Task:
Write out the listing from its first line up to and including the line with "haze removal: compatibility", substituting "processed" for "developed" and changing nothing else.

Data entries
'''

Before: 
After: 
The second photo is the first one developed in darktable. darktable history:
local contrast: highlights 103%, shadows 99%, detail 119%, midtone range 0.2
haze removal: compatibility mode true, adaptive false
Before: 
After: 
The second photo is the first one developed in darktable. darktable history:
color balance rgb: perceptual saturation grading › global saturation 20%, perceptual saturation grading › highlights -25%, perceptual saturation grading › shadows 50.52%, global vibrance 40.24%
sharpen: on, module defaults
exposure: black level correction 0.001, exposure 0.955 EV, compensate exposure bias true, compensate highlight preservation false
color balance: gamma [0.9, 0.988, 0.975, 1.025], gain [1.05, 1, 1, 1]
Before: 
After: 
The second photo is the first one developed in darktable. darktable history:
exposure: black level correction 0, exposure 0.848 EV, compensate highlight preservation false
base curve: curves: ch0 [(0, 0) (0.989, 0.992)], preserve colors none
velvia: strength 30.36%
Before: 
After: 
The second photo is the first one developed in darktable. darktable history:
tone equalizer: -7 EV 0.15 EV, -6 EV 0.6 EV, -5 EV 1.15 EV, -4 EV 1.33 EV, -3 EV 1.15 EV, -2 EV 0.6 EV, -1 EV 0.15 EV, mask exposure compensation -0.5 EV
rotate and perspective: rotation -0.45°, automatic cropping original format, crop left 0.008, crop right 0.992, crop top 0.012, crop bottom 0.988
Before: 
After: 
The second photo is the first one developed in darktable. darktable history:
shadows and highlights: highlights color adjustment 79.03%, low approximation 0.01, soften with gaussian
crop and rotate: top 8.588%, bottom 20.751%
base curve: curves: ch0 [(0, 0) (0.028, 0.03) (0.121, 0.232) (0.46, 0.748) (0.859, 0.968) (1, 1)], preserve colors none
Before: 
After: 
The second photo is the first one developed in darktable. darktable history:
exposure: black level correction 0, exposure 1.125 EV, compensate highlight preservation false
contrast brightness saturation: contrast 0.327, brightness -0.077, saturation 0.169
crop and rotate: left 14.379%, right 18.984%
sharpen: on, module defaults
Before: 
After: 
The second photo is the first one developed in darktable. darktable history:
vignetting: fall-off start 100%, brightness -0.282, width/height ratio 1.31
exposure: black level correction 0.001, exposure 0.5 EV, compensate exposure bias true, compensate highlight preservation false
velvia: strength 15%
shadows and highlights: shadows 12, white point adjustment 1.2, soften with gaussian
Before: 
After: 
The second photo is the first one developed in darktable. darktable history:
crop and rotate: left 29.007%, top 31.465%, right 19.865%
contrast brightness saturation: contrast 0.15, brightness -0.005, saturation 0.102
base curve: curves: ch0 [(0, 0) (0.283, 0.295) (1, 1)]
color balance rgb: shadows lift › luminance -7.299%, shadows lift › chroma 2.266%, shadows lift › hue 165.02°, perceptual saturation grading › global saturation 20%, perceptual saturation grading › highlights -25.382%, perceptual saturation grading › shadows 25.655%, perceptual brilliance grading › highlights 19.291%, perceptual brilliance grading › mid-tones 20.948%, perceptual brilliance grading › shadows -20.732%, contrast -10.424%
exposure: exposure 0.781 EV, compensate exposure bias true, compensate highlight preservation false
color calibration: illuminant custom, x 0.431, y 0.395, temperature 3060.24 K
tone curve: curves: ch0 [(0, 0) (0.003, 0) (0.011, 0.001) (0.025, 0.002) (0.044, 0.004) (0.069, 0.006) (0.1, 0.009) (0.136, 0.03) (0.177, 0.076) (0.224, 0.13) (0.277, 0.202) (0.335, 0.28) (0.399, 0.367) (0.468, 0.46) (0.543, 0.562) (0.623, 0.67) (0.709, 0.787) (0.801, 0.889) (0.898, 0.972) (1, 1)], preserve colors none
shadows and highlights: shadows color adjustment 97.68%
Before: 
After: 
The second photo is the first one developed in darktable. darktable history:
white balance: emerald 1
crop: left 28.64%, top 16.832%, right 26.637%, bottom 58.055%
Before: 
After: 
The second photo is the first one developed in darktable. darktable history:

'''

Solution below:
Before: 
After: 
The second photo is the first one processed in darktable. darktable history:
local contrast: highlights 103%, shadows 99%, detail 119%, midtone range 0.2
haze removal: compatibility mode true, adaptive false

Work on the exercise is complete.